La tentation du « low cost » a d’ailleurs poussé certaines entreprises françaises à développer « des filières en Roumanie ou en Pologne […]. En jouant avec les règles du cabotage, ces chauffeurs restent un mois en France, rémunérés aux conditions du pays d’envoi » détaille un rapport d’information du sénateur Éric Boquet.
Face à cette libéralisation, le constat est sévère du coté de certains Etats membres, notamment la France, dont les entreprises de transport ont été durement touchées. « L’application de la réglementation, la lutte contre la fraude fiscale et sociale ne doivent pas être un accompagnement mais un préalable à la libéralisation du marché des transports » a estimé Frédéric Cuvillier. « Si nous avions pu, il y a quelques années, accompagner cette réforme européenne, nous n’en serions pas là aujourd’hui » a-t-il poursuivi.
L’inquiétude française est forte, d’autant que le marché n’est pas négligeable en terme d’emploi. Selon la Commission européenne, il représentait environ trois millions de personnes en 2011 et reste le principal mode de transport terrestre dans l’Union.
Dumping social
En renforçant la concurrence entre les Etats membres malgré les disparités sociales, la pression sur les salaires et les droits sociaux s’est accentuée, selon Roberto Parrillo, président de la section transport routier de la Fédération européenne des travailleurs des transports (FET). « Dans le transport routier, c’est le salaire, qui représente environ 45% du prix de revient.
Le reste – entretien du véhicule, assurance, carburant – est sensiblement au même prix » détaille-t-il. « Les entreprises acceptent des marchés en dessous du prix normal et doivent ensuite s’attaquer à la variable d’ajustement qu’est le salaire » poursuit-il
« Il faut que les conditions sociales soient bonnes mais que l’activité soient rentables » souligne Michael Nielsen, délégué général de la représentation permanente de l’Union internationale des transports routiers. Sans quoi, « nous allons avoir une pénurie de chauffeurs dans 15 à 20 ans » prédit-il
Traduction simultanée
Autre problème récurrent : celui de la langue des documents officiels des routiers, souvent inconnue des forces de contrôle. « En France quand on contrôle un chauffeur polonais ou slovaque on va parfois préférer le laisser partir » explique le député Gilles Savary, soulignant que « les administrations de contrôle routiers » étaient « très inégales selon les pays».
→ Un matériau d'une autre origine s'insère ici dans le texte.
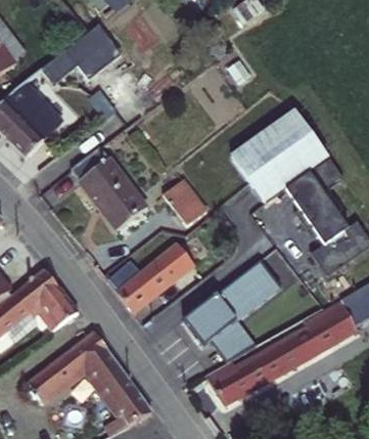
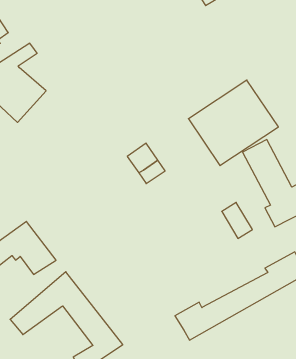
building: [47,37,103,86] -> none
building: [72,140,148,224] -> none
building: [103,248,191,316] -> none
building: [178,260,279,368] -> none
Au Royaume-Uni, le problème a trouvé un début de solution. « Nos contrôleurs disposent d’un système de traduction simultané par téléphone mobile, donc les chauffeurs qui ne parlent pas anglais n’échappent plus au contrôle » explique de son côté Robert Goodwill, sous-secrétaire d’État britannique aux Transports
Désaccords à l’Est
Si le constat sur la faiblesse de la législation européenne est largement partagé par les pays d’Europe de l’ouest ainsi que les organisations patronales et syndicales, le ton est tout autre du côté des pays de l’Europe centrale et orientale.
La République Tchèque estime qu’il n’y a pas de besoin de légiférer davantage. « Nous avons les moyens d’appliquer cette législation en vigueur » a affirmé le vice-ministre aux transports du pays, Kamil Rudolecký.
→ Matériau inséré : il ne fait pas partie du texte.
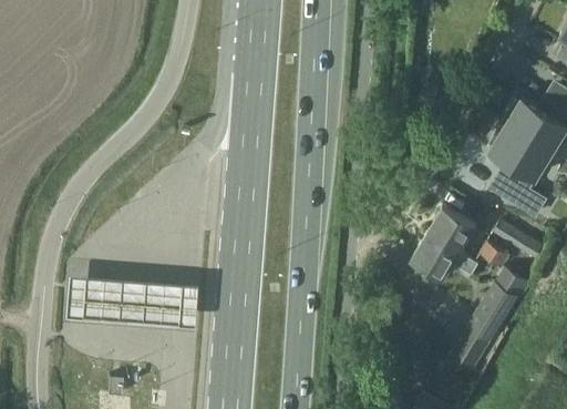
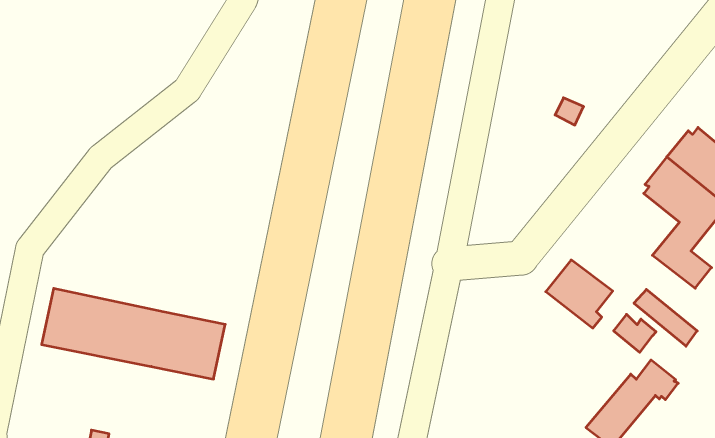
building: [411,232,480,278] -> none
Du côté de la Commission, un rapport sur l’état du marché du transport routier publié le 14 avril prend le contrepied de la demande française, en appuyant sur la volonté de l’exécutif européen « d’aller plus loin dans la libéralisation du marché des transports », afin de limiter les trajets à vide encore trop nombreux au goût de Bruxelles.
Sur le volet du dumping social, la Commission appelle les autorités de contrôle des États membres à « intensifier leurs efforts dans le sens d’une application plus efficace et homogène de la législation en vigueur »
Autre constat, l’écart de salaires entre les différents pays de l’UE « se réduit progressivement », souligne la Commission, qui estime que les salaires des chauffeurs roumains dans les transports internationaux atteignent aujourd’hui des niveaux comparables à ceux des transporteurs espagnols – soit 4 à 5 euros/heure.